Колыбельная песенка успокоила меня так же, как и ребенка. Не ходи к Цедиции. Чем меньше отношений с людьми, особенно с теми, кто связан с мрачным прошлым, тем лучше. Сердце мое все еще стучало, но уже не болело. Выйдя из погребка, я направился к Цедиции. Отголоски галльской песенки были слышны на улице, они как бы обволакивали ее успокоительной мелодией. Должно же быть на свете место, пусть бедное и глухое, где я смогу спокойно жить! Но где? Я никогда не был в доме Сцевина, но он был мне знаком. Мечтая о Цедиции, я частенько проходил мимо него. В этом старинном здании с редкими, высоко расположенными окнами ничто не напоминало о ней. Я решил не входить в дом, если увижу, что вокруг него бродят подозрительные типы. Лишь один человек лениво, зигзагами катил мимо дома тачку. Он дважды останавливался полизать ссадину на правой руке. Появилась парочка, молодые люди спорили, как ближе пройти, и повернули назад. Я медленно подошел к крыльцу. Человек с тачкой завернул за угол. Никого. Я постучал. Привратник удивленно поднял брови, увидев меня без слуг. Угол мозаики с надписью «Берегись собаки» был отбит, у рычащего волкодава оторвано левое ухо, в мраморной колонне зиял глубокий пролом, судя по блеску поврежденной поверхности, сделанный совсем недавно. Пошли докладывать обо мне. Меня провели в атрий, где также виднелись следы повреждений — царапины на штукатурке, разбитая статуя в нише. В изящной хрустальной вазе увядшие фиалки, на полу — липкие следы пролитого вина. В соседнем помещении бранились двое слуг. Обо мне забыли. Вошла рабыня с пыльной тряпкой, уставилась на меня и повернула обратно, почесывая зад. Она выкрикнула что-то резким голосом. Рабы прыснули со смеху. Игривый щенок бросился меня обнюхивать, повертелся у моих ног и ускакал прочь. Я задремал со смутным чувством, что надо заставить себя встать и уйти либо напомнить о своем присутствии.

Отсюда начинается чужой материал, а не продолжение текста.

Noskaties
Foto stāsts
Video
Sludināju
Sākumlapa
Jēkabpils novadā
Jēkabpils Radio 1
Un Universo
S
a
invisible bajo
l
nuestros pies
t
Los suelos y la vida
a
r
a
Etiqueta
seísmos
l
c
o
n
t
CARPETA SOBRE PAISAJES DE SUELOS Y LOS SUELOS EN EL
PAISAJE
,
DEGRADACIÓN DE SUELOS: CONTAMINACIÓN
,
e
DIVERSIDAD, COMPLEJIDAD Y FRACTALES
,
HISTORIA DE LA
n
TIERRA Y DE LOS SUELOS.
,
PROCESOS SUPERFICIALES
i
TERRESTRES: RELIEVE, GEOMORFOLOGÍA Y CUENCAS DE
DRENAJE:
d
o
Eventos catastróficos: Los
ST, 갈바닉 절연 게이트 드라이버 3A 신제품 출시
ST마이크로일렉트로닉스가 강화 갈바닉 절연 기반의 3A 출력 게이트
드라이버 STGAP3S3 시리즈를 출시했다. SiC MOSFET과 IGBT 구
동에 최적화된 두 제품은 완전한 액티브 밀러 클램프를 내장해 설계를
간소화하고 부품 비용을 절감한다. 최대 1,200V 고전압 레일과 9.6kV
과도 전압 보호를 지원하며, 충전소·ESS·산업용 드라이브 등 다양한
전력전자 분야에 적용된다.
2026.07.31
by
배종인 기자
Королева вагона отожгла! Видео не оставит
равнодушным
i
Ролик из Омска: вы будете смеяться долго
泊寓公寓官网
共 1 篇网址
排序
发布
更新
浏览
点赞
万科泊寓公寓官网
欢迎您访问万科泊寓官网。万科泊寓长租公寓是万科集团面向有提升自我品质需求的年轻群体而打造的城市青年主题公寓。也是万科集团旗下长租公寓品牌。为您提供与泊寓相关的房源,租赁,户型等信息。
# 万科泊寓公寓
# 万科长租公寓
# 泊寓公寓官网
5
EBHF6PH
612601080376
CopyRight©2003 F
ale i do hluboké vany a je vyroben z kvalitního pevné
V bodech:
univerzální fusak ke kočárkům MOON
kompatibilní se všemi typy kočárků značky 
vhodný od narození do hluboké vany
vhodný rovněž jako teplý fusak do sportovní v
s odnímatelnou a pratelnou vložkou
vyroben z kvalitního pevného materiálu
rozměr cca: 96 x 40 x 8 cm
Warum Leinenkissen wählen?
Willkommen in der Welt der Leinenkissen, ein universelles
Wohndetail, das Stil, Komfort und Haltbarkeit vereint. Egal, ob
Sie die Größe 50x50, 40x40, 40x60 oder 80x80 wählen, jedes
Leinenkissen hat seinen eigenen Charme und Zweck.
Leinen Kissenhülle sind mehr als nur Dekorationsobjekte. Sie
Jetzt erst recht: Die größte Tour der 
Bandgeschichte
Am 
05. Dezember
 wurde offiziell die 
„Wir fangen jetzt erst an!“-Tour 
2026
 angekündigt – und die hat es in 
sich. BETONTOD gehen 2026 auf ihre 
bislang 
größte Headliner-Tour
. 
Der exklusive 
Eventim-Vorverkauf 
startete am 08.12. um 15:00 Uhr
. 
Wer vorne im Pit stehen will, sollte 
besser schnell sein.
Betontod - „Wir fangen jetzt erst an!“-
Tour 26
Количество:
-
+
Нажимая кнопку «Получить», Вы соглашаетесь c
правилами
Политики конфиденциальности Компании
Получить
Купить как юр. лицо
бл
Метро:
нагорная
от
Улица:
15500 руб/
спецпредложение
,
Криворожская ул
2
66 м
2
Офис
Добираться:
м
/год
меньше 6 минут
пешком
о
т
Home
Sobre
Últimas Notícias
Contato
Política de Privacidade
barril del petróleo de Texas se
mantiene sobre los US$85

Наконец появился раб и попросил меня следовать за ним. Он повел меня на женскую половину. У меня стеснилось дыхание, я не был уверен, что буду хорошо принят, но старался держаться спокойно. Раб привел меня в пустую комнату с дверью в сад. Там были только ложе и табурет, подушки, маленький бронзовый столик, на нем надкусанный кусок медовых сот, свиток и ручное зеркало со следами губной помады. На стене изображены Диана, застигнутая Актеоном, Баубо, показывающая свои чресла Церере, Прозерпина, уносимая в небо вверх ногами, Леда, возлегшая с лебедем. Две противоречивые темы — застигнутая врасплох скромность и откровенное бесстыдство, и мне подумалось, что это ключ к пониманию характера Цедиции. Мне почудилось у нее некоторое сходство с Дианой, и, размышляя об этом, я не услышал, как она вошла.